In other words, it is apparently undisputed that, had the city gone ahead with the test results, it would have almost certainly opened itself up to a racial discrimination claim under federal guidelines promulgated by the Equal Employment Opportunity Commission (EEOC). Why?
Specifically, the EEOC “four-fifths rule” provides that a selection tool that yields “[a] selection rate for any race, sex, or ethnic group which is less than four-fifths (4/5) (or eighty percent) of the rate for the group with the highest rate will generally be regarded by the Federal enforcement agencies as evidence of adverse impact….
Here, the evidence shows that on the 2003 Lieutenant’s exam the pass rate for whites was 60.5%, for African-Americans 31.6% and Hispanics 20%. The four-fifths score would be 48%. In other words, African-Americans had a pass rate that was about half the pass rate for Caucasians, yielding an adverse impact ratio (“AIR”) of 0.59, significantly below the AIR of 0.80 that is presumed to not evidence adverse impact under the EEOC Guidelines…. While the parties dispute the Captain’s exam pass rate for African-Americans and Hispanics (see supra note 7), the pass rate for Caucasians was 88%, which is more than double that of minorities and thus by either party’s statistic an AIR far below the four-fifths guideline is yielded.

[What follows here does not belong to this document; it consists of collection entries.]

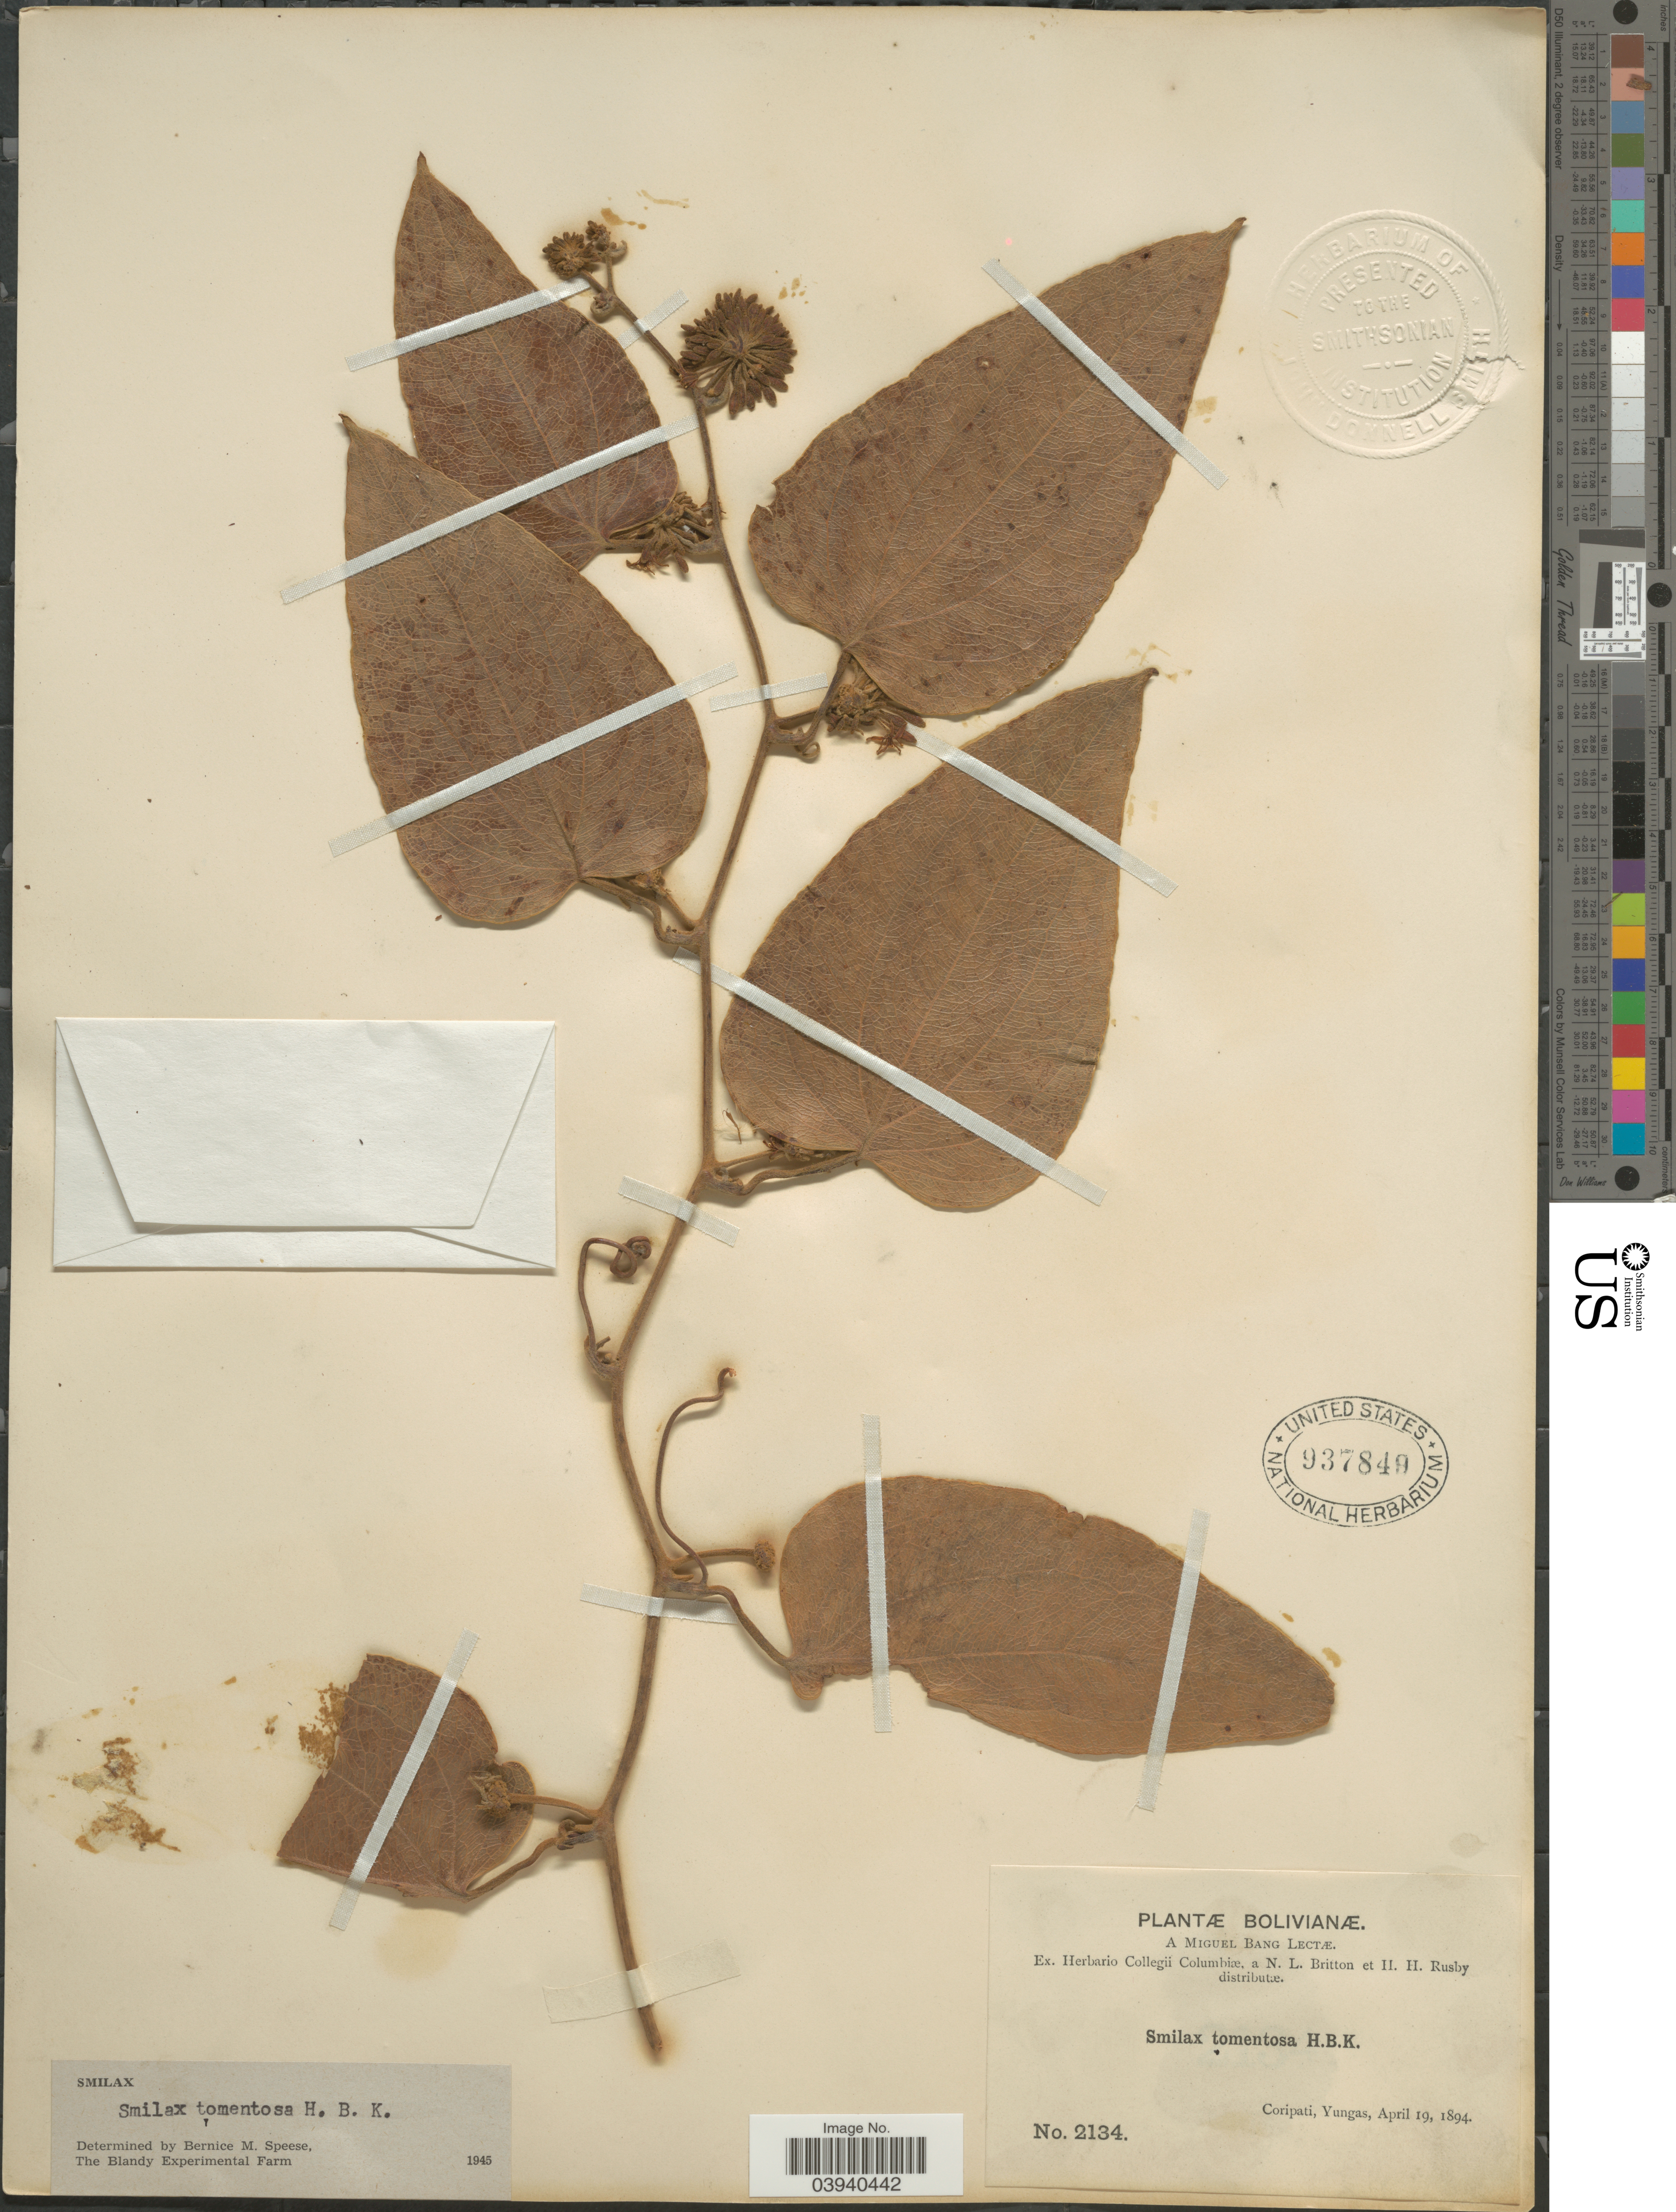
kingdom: Plantae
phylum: Tracheophyta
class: Liliopsida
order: Liliales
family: Smilacaceae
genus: Smilax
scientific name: Smilax tomentosa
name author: Kunth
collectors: M. Bang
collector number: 2134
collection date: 1894-04-19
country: Bolivia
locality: Coripati, Yungas.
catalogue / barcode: US 937849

Now, I’m assuming that all of this is correct. If it is, though, it’s clear that the city was in an impossible situation. If it went ahead with the test, it was virtually assured to be sued for racial discrimination. At that point, it seems to me, it is difficult to hold the city liable for throwing out the test and starting over. The city’s reason for doing what it did was race-neutral: it was trying to avoid being sued for violating federal law.
Of course, there’s unfairness here. Mr. Ricci and the other firefighters worked hard to prepare for the test, and took it in good faith, believing that it was what would determine their promotion. But the source of that unfairness, I think, is not the city’s action, but rather the EEOC’s “four-fifths” guidelines that set what strike me as very rigid requirements for what is and is not an actionable case of racial discrimination. The city thought it had designed a race-neutral selection tool. But the numbers were way below the 80% required by EEOC guidelines, and federal regulations say that such test results “will generally be regarded by the Federal enforcement agencies as evidence of adverse impact.”
If your instinct is that the plaintiffs should win, first ask yourself: if you were in the city’s position, knowing that certifying the results would almost certainly open you up to a discrimination lawsuit, what would you have done?
So that’s what the case is about. If you’re so inclined, read the documents and add your thoughts in the comments. As I said, I think it’s fair to criticize the 2nd Circuit panel on which Judge Sotomayor served for not writing a full opinion on this difficult case. The fact that the Supreme Court subsequently took the case does seem to suggest that the case deserved more attention than it got, and that will be highlighted further if the Supreme Court reverses the decision. Either way, Judge Sotomayor can expect a lot of questions about this case. But it’s hard for me to see what happened here as a serious threat to her nomination. Among other things, Sotomayor was 1/3 of a unanimous panel in the initial decision, and she was on the winning side of a 7-6 vote of the full 2nd Circuit. So even if you think she was wrong, there’s no basis for saying that she did anything outside the “mainstream” here.